▶ _Listed entries_:
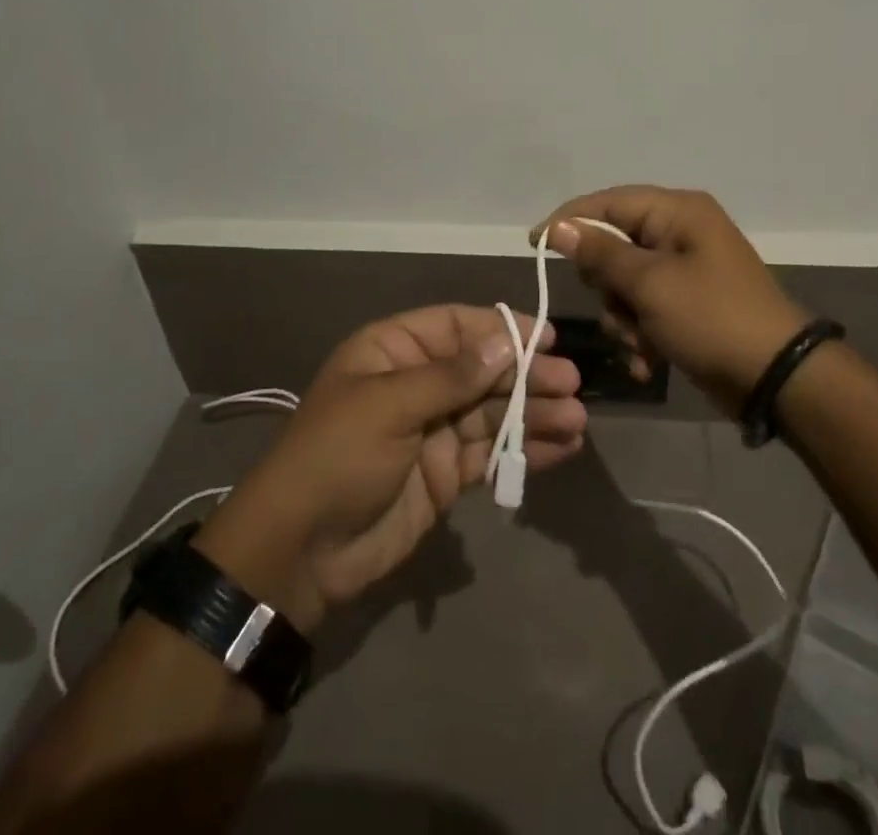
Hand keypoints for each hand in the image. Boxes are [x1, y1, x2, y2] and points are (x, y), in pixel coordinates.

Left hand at [193, 306, 585, 634]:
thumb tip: (504, 343)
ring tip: (576, 419)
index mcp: (392, 351)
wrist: (301, 552)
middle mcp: (417, 384)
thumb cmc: (336, 458)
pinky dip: (525, 449)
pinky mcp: (446, 474)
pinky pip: (492, 452)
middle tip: (570, 383)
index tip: (546, 338)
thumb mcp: (388, 406)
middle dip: (526, 374)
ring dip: (534, 413)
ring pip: (493, 411)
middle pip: (482, 369)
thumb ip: (451, 377)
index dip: (501, 329)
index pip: (456, 326)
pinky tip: (562, 448)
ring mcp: (433, 430)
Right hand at [534, 186, 810, 416]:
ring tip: (640, 342)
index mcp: (677, 212)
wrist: (777, 378)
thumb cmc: (711, 318)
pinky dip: (641, 333)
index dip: (569, 221)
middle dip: (608, 286)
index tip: (533, 244)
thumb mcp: (649, 284)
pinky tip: (649, 359)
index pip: (607, 202)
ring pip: (625, 283)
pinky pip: (645, 307)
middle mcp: (680, 232)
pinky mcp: (688, 303)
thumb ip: (599, 253)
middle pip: (613, 246)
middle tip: (617, 308)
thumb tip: (557, 228)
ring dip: (624, 317)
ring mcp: (685, 269)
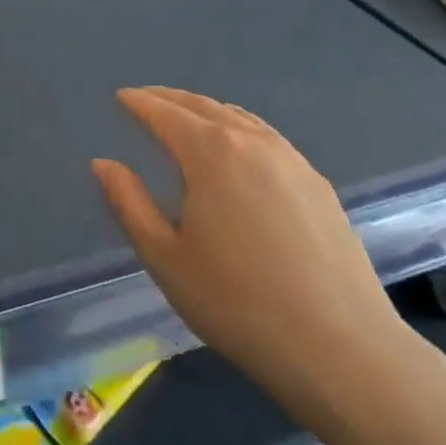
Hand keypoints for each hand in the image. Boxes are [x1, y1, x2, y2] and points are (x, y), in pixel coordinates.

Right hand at [93, 87, 424, 431]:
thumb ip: (130, 203)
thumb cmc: (236, 302)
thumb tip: (104, 163)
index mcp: (211, 153)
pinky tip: (239, 152)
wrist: (341, 348)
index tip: (122, 96)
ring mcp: (293, 161)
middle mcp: (253, 143)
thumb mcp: (165, 257)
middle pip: (204, 106)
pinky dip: (240, 130)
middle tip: (147, 99)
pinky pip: (269, 139)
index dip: (140, 103)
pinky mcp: (319, 185)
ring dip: (207, 111)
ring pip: (241, 118)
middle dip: (171, 99)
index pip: (166, 114)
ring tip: (188, 118)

▶ _About this task_:
Starting at the line that contains "thumb ip: (130, 203)", repeat each line exactly through the last one in the listing. Include both of those lines and nothing more.

▶ _Answer box_:
thumb ip: (130, 203)
thumb cmc: (236, 302)
thumb tip: (104, 163)
index mcp: (211, 153)
pinky tip: (239, 152)
wrist: (341, 348)
index tip: (122, 96)
ring mcp: (293, 161)
middle mcp: (253, 143)
thumb mcp: (165, 257)
middle pip: (204, 106)
pinky dip: (240, 130)
middle tip: (147, 99)
pinky pip: (269, 139)
index dip: (140, 103)
pinky mcp: (319, 185)
ring dip: (207, 111)
ring pip: (241, 118)
middle dip: (171, 99)
index pip: (166, 114)
ring tip: (188, 118)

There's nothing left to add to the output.